- _ТЕКСТ ДЛЯ ЧТЕНИЯ_
◇ ◇ ◇ ◇ ◇

ГОРЬКАЯ ПРАВДА
ГОРЬКАЯ ПРАВДА
«Хождение по мукам». «О роли тов. Бабушкина».
16 апреля 1943 года. «Со слезами на глазах».
Еще об Ольге Берггольц.
Книга эта выходила трудно и долго – около четырех лет. Она прошла через пять (!) рецензий. Три из них написали партийные работники, разделявшие мнение издателей: слишком много о литераторах, журналистах, об искусстве; мало – о партийном руководстве и материалах политвещания. Автор книги как мог сопротивлялся, доказывая, что во время войны и симоновское «Жди меня», и музыка становились «политвещанием». Все же без потерь не обошлось. Третья (или четвертая) внутренняя рецензия была написана В. Тишуниным, на тот момент «старшим научным сотрудником Института истории партии», который был в шестидесятые «руководителем ленинградского радио, потом телевидения». Рецензенту не понравилось, как автор пишет о некоторых героях, а мне даже показалось, что и они сами.
Именно после получения этой рецензии директор издательства Б. А. Станчиц для усиления «политической составляющей» книжки предложил мне… соавтора. Оставалось лишь догадываться, кто он. Я вежливо, но твердо отказался, ссылаясь на условия договора, мною никак не нарушенного. Главные претензии касались оценки деятельности ряда работников блокадного радио, прежде всего Якова Бабушкина. Строгий рецензент выражал недовольство: недостаточно освещено в книге руководство Радиокомитетом со стороны обкома КПСС. «На этом фоне, – говорилось в рецензии, – нужно ли так подчеркивать роль тов. Бабушкина в руководстве редакциями?» Рецензент не мог не слышать о художественном руководителе блокадного радио. В 60 – нулевые еще работали в радийном Доме бывшие блокадники. Думаю, и о трагической судьбе Я. Бабушкина он был наслышан. Но…
Я почему-то уверен, что сказал о своем герое недостаточно, не воздал ему должного, почти не коснулся того горького, что омрачало жизнь искренних, преданных Родине граждан. Теперь, с запозданием, это делаю, тем более что появились новые важные свидетельства. Привожу отрывок из письма Фрица Фукса журналисту Евгению Биневичу: «Когда я узнал, что Яша ушел из Радиокомитета на фронт и там в первый день был убит, я просто заплакал. Потерял одного из самых хороших друзей… И причина увольнения: он был евреем. Я в это долгое время не мог поверить. Моя просьба: можете ли вы мне сообщить правду о смерти Яши Бабушкина? И были ли виновники этой смерти наказаны как следует?»43 Наивный Фриц Фукс! Он не захотел понять, что это была расправа.

◇ ◇ ◇ ◇ ◇

- _ЗАДАНИЕ 1_
Продублируйте без изменений строки записей от строки с «Χρηματοδότηση 204,6 εκατ. ευρώ από το Εθνικό» до последней строки записей включительно. Картинки в ответ не включайте.
Текст и записи взяты из разных источников.

◇ ◇ ◇ ◇ ◇

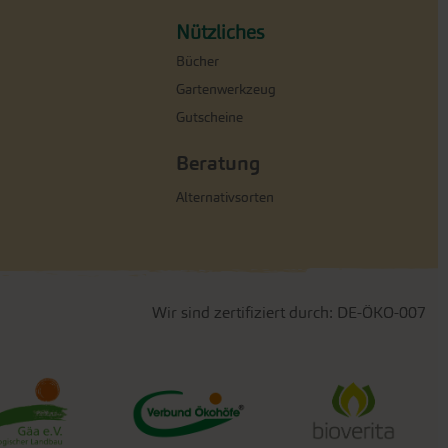
Nützliches
Bücher
Gartenwerkzeug
Gutscheine
Beratung
Alternativsorten
Wir sind zertifiziert durch: DE-ÖKO-007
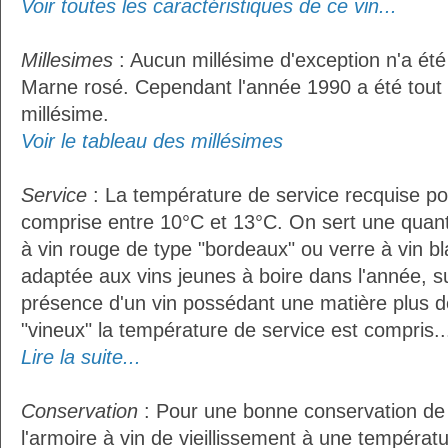
Voir toutes les caractéristiques de ce vin...
Millesimes
: Aucun millésime d'exception n'a été
Marne rosé. Cependant l'année 1990 a été tou
millésime.
Voir le tableau des millésimes
Service
: La température de service recquise po
comprise entre 10°C et 13°C. On sert une quant
à vin rouge de type "bordeaux" ou verre à vin b
adaptée aux vins jeunes à boire dans l'année, sur
présence d'un vin possédant une matière plus d
"vineux" la température de service est compris..
Lire la suite...
Conservation
: Pour une bonne conservation de vo
l'armoire à vin de vieillissement à une températ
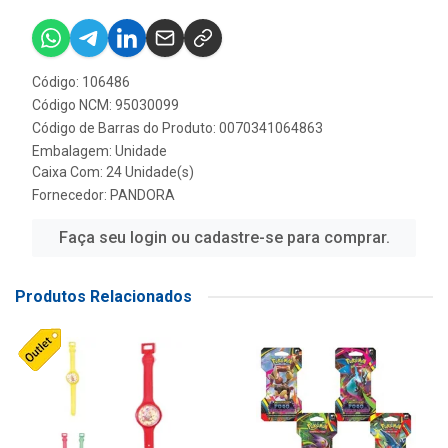
Código: 106486
Código NCM: 95030099
Código de Barras do Produto: 0070341064863
Embalagem: Unidade
Caixa Com: 24 Unidade(s)
Fornecedor:
PANDORA
Faça seu login ou cadastre-se para comprar.
Produtos Relacionados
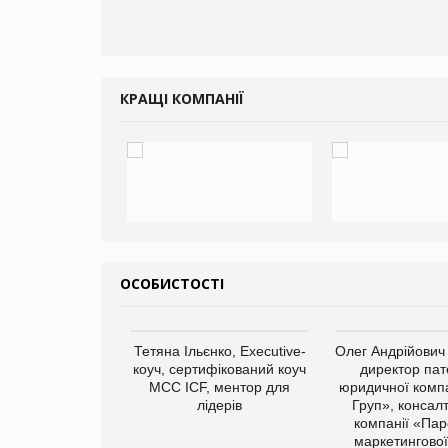
добавок Thorne
КРАЩІ КОМПАНІЇ
ОСОБИСТОСТІ
арас Ігорович,
Тетяна Ільєнко, Executive-
Олег Андрійович
иробництва ТОВ
коуч, сертифікований коуч
директор пат
Герчак"
МСС ICF, ментор для
юридичної компа
лідерів
Груп», консал
компанії «Пар
маркетингової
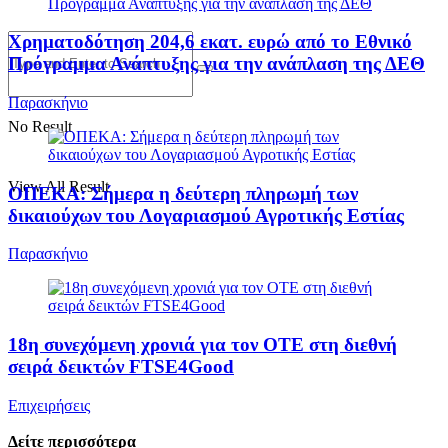
Χρηματοδότηση 204,6 εκατ. ευρώ από το Εθνικό
Πρόγραμμα Ανάπτυξης για την ανάπλαση της ΔΕΘ
Παρασκήνιο
No Result
View All Result
ΟΠΕΚΑ: Σήμερα η δεύτερη πληρωμή των
δικαιούχων του Λογαριασμού Αγροτικής Εστίας
Παρασκήνιο
18η συνεχόμενη χρονιά για τον ΟΤΕ στη διεθνή
σειρά δεικτών FTSE4Good
Επιχειρήσεις
Δείτε περισσότερα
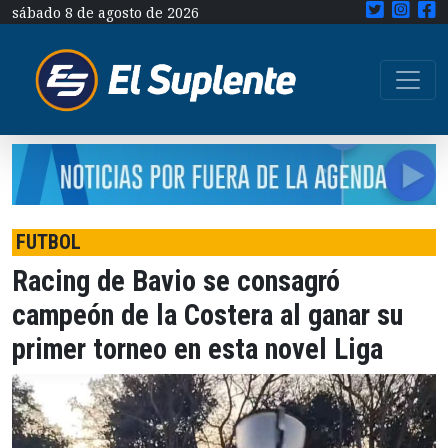
sábado 8 de agosto de 2026
FUTBOL
Racing de Bavio se consagró
campeón de la Costera al ganar su
primer torneo en esta novel Liga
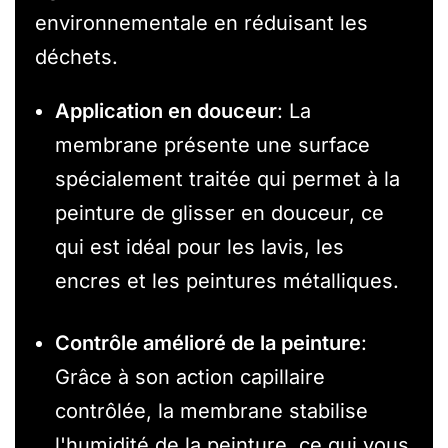
environnementale en réduisant les
déchets.
Application en douceur
: La
membrane présente une surface
spécialement traitée qui permet à la
peinture de glisser en douceur, ce
qui est idéal pour les lavis, les
encres et les peintures métalliques.
Contrôle amélioré de la peinture
:
Grâce à son action capillaire
contrôlée, la membrane stabilise
l'humidité de la peinture, ce qui vous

◇ ◇ ◇ ◇ ◇

- _ЗАДАНИЕ 2_
Перечислите всех людей, которые названы в тексте о блокадном радио по фамилии вместе с именем или инициалами.

- _ОТВЕТ НА ЗАДАНИЕ 1_
Χρηματοδότηση 204,6 εκατ. ευρώ από το Εθνικό
Πρόγραμμα Ανάπτυξης για την ανάπλαση της ΔΕΘ
Παρασκήνιο
No Result
View All Result
ΟΠΕΚΑ: Σήμερα η δεύτερη πληρωμή των
δικαιούχων του Λογαριασμού Αγροτικής Εστίας
Παρασκήνιο
18η συνεχόμενη χρονιά για τον ΟΤΕ στη διεθνή
σειρά δεικτών FTSE4Good
Επιχειρήσεις
Δείτε περισσότερα
sábado 8 de agosto de 2026
FUTBOL
Racing de Bavio se consagró
campeón de la Costera al ganar su
primer torneo en esta novel Liga
environnementale en réduisant les
déchets.
Application en douceur
: La
membrane présente une surface
spécialement traitée qui permet à la
peinture de glisser en douceur, ce
qui est idéal pour les lavis, les
encres et les peintures métalliques.
Contrôle amélioré de la peinture
:
Grâce à son action capillaire
contrôlée, la membrane stabilise
l'humidité de la peinture, ce qui vous

- _ОТВЕТ НА ЗАДАНИЕ 2_
- Ольга Берггольц
- Яков Бабушкин
- В. Тишунин
- Б. А. Станчиц
- Фриц Фукс
- Евгений Биневич